Furthermore, the direct involvement of senior leaders is also a crucial signal. In technology companies, the priority level of a project is often reflected in the level of interest from the leadership team. When top executives directly push for a project, it means that more resources will be allocated to the project, leading to faster development.
However, the biggest challenge is not just improving quality, but also speed. In the field of AI, delays can lead to a loss of competitive advantage in the long run. Once users and businesses become accustomed to an ecosystem, change becomes more difficult. Therefore, Google not only needs to improve Gemini, but also needs to do so quickly enough to retain users.
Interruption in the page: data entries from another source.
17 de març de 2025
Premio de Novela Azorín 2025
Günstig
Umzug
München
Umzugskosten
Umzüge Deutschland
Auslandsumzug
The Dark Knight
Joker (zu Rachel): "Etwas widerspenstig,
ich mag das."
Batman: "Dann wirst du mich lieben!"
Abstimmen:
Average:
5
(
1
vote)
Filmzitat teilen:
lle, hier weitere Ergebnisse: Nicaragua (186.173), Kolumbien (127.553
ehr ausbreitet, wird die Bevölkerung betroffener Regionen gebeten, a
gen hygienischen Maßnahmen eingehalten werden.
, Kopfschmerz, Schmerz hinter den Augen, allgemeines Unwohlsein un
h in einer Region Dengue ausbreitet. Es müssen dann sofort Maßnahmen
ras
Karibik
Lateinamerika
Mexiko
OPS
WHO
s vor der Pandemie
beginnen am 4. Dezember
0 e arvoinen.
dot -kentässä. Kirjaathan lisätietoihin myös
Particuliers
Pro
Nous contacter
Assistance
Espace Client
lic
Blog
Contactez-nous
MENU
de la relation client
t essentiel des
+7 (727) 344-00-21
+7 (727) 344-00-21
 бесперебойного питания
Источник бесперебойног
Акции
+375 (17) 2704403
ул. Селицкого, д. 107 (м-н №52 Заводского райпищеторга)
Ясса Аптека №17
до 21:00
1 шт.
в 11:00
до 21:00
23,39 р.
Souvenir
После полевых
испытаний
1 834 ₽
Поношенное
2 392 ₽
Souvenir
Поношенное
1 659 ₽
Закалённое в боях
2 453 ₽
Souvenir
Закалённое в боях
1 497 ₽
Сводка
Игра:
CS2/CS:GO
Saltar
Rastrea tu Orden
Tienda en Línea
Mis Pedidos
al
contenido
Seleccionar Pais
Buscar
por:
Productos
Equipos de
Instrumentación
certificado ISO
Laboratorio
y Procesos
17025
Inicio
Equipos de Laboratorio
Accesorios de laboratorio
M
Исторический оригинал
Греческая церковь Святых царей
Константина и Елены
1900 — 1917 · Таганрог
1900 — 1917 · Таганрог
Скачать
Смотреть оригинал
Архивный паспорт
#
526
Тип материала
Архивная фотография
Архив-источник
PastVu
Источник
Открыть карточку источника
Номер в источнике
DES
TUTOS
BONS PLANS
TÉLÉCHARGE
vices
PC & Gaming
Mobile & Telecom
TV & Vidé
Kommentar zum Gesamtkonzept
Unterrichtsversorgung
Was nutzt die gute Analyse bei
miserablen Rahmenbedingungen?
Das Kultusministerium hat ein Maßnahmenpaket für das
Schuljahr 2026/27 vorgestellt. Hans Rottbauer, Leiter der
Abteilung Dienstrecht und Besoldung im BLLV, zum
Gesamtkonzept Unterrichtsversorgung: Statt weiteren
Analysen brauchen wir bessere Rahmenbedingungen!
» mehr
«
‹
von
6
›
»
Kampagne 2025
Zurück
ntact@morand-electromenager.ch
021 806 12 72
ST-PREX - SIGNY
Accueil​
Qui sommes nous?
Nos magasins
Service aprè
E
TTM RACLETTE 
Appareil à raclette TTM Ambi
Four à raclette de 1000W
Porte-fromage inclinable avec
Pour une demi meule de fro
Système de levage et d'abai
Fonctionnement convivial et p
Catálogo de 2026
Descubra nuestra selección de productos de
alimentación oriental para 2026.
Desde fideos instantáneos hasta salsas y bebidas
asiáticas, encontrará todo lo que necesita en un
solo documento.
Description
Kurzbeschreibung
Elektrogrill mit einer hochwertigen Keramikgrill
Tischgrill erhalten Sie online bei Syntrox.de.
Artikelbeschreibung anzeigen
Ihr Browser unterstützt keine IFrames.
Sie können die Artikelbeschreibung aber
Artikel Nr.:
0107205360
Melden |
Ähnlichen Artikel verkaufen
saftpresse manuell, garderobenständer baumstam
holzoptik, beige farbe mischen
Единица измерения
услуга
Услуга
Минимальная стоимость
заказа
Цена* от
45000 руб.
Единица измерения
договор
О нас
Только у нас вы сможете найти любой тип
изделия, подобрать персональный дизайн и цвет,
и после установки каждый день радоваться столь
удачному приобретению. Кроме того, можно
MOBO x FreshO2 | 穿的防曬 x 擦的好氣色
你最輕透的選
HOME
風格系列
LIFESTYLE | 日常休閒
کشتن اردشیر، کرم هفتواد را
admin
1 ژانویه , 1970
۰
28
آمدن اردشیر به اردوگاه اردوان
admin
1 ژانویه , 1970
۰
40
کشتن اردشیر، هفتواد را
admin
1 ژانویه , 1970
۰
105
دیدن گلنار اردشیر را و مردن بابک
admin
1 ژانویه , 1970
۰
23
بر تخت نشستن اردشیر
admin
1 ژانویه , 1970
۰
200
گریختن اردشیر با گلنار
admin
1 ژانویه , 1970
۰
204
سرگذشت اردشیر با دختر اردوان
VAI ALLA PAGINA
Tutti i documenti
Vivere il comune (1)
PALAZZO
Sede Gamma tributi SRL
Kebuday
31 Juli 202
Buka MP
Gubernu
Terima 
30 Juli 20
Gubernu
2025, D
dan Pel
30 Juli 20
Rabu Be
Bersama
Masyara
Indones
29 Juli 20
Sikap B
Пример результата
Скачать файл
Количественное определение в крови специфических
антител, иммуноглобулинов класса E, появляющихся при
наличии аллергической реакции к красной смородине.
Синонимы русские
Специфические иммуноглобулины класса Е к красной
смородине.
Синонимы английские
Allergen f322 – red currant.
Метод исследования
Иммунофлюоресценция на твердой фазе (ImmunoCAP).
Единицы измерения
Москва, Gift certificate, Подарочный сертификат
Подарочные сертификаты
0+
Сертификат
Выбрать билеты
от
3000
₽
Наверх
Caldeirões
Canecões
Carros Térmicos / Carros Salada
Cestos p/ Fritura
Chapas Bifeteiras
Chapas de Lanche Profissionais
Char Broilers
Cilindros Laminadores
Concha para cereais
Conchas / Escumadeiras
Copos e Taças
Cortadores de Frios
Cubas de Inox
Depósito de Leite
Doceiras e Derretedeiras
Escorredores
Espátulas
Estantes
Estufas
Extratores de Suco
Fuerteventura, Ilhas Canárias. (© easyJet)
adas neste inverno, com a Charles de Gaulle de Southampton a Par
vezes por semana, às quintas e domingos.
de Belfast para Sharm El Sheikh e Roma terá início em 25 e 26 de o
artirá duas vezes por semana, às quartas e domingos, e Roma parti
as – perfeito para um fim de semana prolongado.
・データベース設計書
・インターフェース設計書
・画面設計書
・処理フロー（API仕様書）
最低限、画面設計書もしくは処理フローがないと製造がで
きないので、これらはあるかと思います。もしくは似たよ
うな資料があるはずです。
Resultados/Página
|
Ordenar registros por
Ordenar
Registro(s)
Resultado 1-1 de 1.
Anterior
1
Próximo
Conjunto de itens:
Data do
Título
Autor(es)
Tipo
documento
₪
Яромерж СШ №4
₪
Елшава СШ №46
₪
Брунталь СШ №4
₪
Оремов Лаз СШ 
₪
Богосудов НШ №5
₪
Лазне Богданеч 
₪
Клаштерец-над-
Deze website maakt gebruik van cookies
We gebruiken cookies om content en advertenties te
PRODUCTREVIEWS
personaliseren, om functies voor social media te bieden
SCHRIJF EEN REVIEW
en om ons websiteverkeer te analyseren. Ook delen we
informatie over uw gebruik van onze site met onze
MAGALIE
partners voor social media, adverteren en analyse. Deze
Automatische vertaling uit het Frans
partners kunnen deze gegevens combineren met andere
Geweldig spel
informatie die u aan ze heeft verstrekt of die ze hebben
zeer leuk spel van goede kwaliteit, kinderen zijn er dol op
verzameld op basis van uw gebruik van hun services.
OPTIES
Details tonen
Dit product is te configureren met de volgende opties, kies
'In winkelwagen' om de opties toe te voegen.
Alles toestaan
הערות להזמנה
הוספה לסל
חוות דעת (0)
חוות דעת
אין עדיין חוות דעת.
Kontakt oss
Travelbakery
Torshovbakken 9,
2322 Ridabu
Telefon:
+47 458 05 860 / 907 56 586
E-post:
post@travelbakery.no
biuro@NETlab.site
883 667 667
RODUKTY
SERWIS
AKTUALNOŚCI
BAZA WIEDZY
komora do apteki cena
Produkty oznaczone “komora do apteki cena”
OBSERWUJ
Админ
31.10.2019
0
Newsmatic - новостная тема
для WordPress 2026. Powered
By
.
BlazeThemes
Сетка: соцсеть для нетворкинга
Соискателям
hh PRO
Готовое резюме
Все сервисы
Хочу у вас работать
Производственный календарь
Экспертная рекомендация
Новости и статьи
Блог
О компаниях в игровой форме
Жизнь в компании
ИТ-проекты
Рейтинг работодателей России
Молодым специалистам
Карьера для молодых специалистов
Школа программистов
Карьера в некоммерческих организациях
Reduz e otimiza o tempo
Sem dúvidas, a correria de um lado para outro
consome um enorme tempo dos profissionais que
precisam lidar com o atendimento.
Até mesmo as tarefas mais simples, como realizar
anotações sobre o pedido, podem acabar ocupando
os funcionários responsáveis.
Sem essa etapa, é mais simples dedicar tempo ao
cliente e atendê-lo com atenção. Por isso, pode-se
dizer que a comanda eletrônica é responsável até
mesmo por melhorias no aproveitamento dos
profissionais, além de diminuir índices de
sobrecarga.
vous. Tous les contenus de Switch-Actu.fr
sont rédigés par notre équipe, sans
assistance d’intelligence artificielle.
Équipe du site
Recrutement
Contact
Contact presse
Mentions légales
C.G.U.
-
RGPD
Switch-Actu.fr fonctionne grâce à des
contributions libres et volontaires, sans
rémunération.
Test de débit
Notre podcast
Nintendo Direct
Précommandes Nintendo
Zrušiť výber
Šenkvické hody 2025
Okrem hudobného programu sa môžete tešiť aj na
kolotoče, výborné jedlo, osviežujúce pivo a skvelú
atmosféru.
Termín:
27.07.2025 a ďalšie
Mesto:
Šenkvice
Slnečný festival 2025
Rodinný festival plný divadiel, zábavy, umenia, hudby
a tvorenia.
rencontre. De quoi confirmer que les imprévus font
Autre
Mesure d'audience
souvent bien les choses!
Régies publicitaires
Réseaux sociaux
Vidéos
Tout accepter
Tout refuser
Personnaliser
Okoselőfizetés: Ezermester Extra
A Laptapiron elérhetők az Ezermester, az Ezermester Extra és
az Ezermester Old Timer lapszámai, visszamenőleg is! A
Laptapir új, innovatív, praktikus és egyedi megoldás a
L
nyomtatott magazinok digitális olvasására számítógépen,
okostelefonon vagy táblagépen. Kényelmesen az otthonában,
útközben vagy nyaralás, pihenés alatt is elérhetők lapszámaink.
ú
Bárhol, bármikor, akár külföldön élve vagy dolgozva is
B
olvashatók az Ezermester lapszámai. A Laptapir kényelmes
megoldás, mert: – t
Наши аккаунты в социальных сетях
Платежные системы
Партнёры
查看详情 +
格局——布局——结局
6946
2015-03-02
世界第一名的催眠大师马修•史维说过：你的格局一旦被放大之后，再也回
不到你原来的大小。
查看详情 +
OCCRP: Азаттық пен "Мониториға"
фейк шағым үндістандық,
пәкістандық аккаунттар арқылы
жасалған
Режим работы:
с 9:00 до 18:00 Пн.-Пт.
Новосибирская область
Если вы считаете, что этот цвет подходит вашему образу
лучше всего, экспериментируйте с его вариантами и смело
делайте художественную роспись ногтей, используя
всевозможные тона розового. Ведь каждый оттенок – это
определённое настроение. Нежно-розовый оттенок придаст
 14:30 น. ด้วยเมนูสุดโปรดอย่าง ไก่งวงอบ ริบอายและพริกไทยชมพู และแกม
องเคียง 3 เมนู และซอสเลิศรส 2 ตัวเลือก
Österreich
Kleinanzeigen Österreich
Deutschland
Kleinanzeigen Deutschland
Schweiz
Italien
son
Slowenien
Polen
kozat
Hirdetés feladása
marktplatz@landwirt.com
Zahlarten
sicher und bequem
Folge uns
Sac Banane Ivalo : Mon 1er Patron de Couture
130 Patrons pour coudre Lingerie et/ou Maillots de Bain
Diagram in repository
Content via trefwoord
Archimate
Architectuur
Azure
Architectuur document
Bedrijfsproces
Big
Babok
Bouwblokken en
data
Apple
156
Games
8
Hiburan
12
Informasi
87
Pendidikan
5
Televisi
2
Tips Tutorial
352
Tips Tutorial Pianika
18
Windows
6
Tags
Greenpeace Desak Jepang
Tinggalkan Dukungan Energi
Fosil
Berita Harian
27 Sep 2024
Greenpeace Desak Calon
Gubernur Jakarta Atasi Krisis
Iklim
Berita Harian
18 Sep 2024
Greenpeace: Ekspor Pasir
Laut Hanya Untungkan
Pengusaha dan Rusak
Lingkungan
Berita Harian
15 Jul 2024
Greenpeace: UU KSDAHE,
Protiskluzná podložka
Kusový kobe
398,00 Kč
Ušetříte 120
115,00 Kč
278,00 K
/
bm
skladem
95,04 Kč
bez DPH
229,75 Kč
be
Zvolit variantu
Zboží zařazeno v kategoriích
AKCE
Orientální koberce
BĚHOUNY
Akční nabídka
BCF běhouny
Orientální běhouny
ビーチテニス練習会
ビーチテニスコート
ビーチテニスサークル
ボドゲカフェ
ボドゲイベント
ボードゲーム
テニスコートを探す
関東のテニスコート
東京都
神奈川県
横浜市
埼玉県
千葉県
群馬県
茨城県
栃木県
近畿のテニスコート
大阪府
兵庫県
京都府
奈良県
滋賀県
5. Impact on the software industry
The development of AI programming is fundamentally changing the software industry as technical barriers are gradually lowered, allowing even non-experts to participate in building digital products. Thanks to AI tools, transforming ideas into prototypes is much faster, making it easier for individuals and businesses to test, improve, and bring products to market at lower costs than before. This contributes to fostering innovation and accelerating digital transformation on a large scale.
However, this shift also puts considerable pressure on traditional programmers, especially those primarily engaged in repetitive tasks or those requiring little systems thinking. As AI takes over most basic tasks, the value of a programmer will no longer lie in simply "writing code" but in "solving complex problems." This forces them to continuously improve their skills, from architectural thinking and system optimization to the ability to work effectively with AI.
Furthermore, the structure of software development teams is also gradually changing. A small team, if it can effectively leverage AI, can achieve productivity equivalent to or even surpass that of previously larger teams. This widens the gap between individuals and organizations, and drives the emergence of new roles such as prompt engineers, AI output evaluators, or AI integration process designers for software development.

The software development process is no longer the same as before. AI can participate from requirements analysis and solution proposal to coding and testing, making the development lifecycle shorter and more flexible. However, this also raises new issues related to reliability, quality control, and accountability in case of errors, especially in critical systems.
For Google, this is a major challenge but also an opportunity to reshape strategy and drive innovation. For the tech industry, it's clear evidence that AI is not just a supporting tool, but is becoming a core part of the production process. In this context, the winner will not only be the company with the best technology, but the company that knows how to turn that technology into real value.